General News of Friday, 4 August 2017
The arbitration businessman Mr Alfred Agbesi Woyome filed at the International Court of Arbitration of the International Chamber of Commerce (ICC) over the controversial GH¢51.2 million debt he owed the state has been thrown out.
The court threw out the case at its preliminary jurisdiction stage and awarded a cost of $5000 against Mr Woyome. This was made known on Thursday August 3, 3017.
Mr Woyome filed the case, titled “Alfred Agbesi Woyome (Ghana) vs REPUBLIC OF GHANA (Ghana)” in April 2017 as one of his attempts at the international courts to defend the judgement debt paid to him by the state after the Supreme Court ruled that he received the money fraudulently.
The apex court ruled that Mr Woyome received the money from the National Democratic Congress (NDC) government for an invalid contract between the state and Waterville Holdings Limited in 2006 for the construction of stadia for CAN 2008.

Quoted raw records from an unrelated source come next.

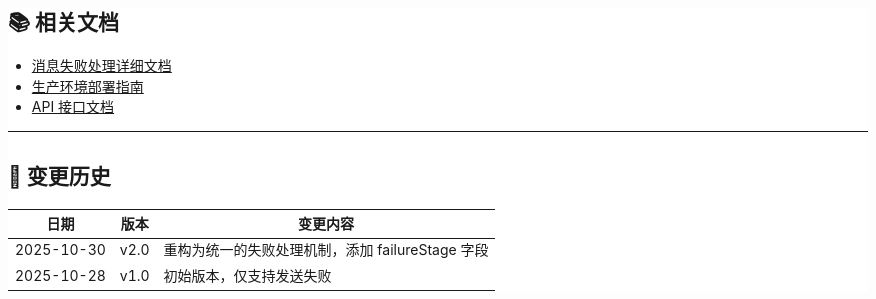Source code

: ## 📚 相关文档

- [消息失败处理详细文档](MESSAGE_FAILURE_HANDLING.md)
- [生产环境部署指南](../PRODUCTION.md)
- [API 接口文档](../README.md#api-接口)

---

## 🔄 变更历史

| 日期 | 版本 | 变更内容 |
|------|------|----------|
| 2025-10-30 | v2.0 | 重构为统一的失败处理机制，添加 failureStage 字段 |
| 2025-10-28 | v1.0 | 初始版本，仅支持发送失败 |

Efforts by state officials to retrieve the money have not been successful as Mr Woyome insists the law has not been fair to him.
Mr Woyome has, however, refunded GH¢4 million out of the total GH¢51.2 million to the state.

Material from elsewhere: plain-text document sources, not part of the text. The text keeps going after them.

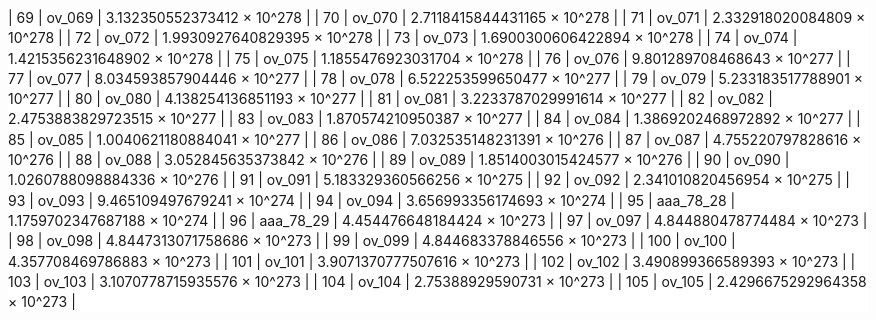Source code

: | 69 | ov_069 | 3.132350552373412 × 10^278 |
| 70 | ov_070 | 2.7118415844431165 × 10^278 |
| 71 | ov_071 | 2.332918020084809 × 10^278 |
| 72 | ov_072 | 1.9930927640829395 × 10^278 |
| 73 | ov_073 | 1.6900300606422894 × 10^278 |
| 74 | ov_074 | 1.4215356231648902 × 10^278 |
| 75 | ov_075 | 1.1855476923031704 × 10^278 |
| 76 | ov_076 | 9.801289708468643 × 10^277 |
| 77 | ov_077 | 8.034593857904446 × 10^277 |
| 78 | ov_078 | 6.522253599650477 × 10^277 |
| 79 | ov_079 | 5.233183517788901 × 10^277 |
| 80 | ov_080 | 4.138254136851193 × 10^277 |
| 81 | ov_081 | 3.2233787029991614 × 10^277 |
| 82 | ov_082 | 2.4753883829723515 × 10^277 |
| 83 | ov_083 | 1.870574210950387 × 10^277 |
| 84 | ov_084 | 1.3869202468972892 × 10^277 |
| 85 | ov_085 | 1.0040621180884041 × 10^277 |
| 86 | ov_086 | 7.032535148231391 × 10^276 |
| 87 | ov_087 | 4.755220797828616 × 10^276 |
| 88 | ov_088 | 3.052845635373842 × 10^276 |
| 89 | ov_089 | 1.8514003015424577 × 10^276 |
| 90 | ov_090 | 1.0260788098884336 × 10^276 |
| 91 | ov_091 | 5.183329360566256 × 10^275 |
| 92 | ov_092 | 2.341010820456954 × 10^275 |
| 93 | ov_093 | 9.465109497679241 × 10^274 |
| 94 | ov_094 | 3.656993356174693 × 10^274 |
| 95 | aaa_78_28 | 1.1759702347687188 × 10^274 |
| 96 | aaa_78_29 | 4.454476648184424 × 10^273 |
| 97 | ov_097 | 4.844880478774484 × 10^273 |
| 98 | ov_098 | 4.8447313071758686 × 10^273 |
| 99 | ov_099 | 4.844683378846556 × 10^273 |
| 100 | ov_100 | 4.357708469786883 × 10^273 |
| 101 | ov_101 | 3.9071370777507616 × 10^273 |
| 102 | ov_102 | 3.490899366589393 × 10^273 |
| 103 | ov_103 | 3.1070778715935576 × 10^273 |
| 104 | ov_104 | 2.75388929590731 × 10^273 |
| 105 | ov_105 | 2.4296675292964358 × 10^273 |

Although he subsequently promised to pay the outstanding balance by quarterly installments of GH¢5 million from April 1, 2017, he has reneged on that promise.
The relevant part of Article 6(4) at the international court says, “The arbitration shall proceed if and to the extent that the Court is prima facie satisfied that an arbitration agreement under the Rules may exist.”
By deciding to throw out the case, the ICC has concluded that there can be no arbitration without an arbitration agreement between the parties, that is between Mr Woyome and Ghana or an underlying contractual agreement between Mr Woyome and Ghana.
Apart from the ICC case. Mr Woyome, has also dragged the Attorney-General (A-G) to the African Court of Justice in Arusha, Tanzania, in the same matter.
Read also: Woyome takes A-G to African Court of Justice
Meanwhile his oral examination which was started by the Attorney General at the Supreme Court would be continued on October 2 and 3, 2017 due to the legal vacation which started from August 1 and ends on September 31.
The oral examination forms part of attempts by the AG to find out if he owns property that the state can go after to defray the cost as well as find out how he spent the money which was paid to him in 2010.
The Supreme Court at its sitting on July 24, 2017 ordered him to produce the property number and documents of a house he claims belonged to his brother at Abelenkpe in Accra.
The court further ordered the registrar to subpoena the Head of the Lands Commission to come and ascertain the true owner of the said property.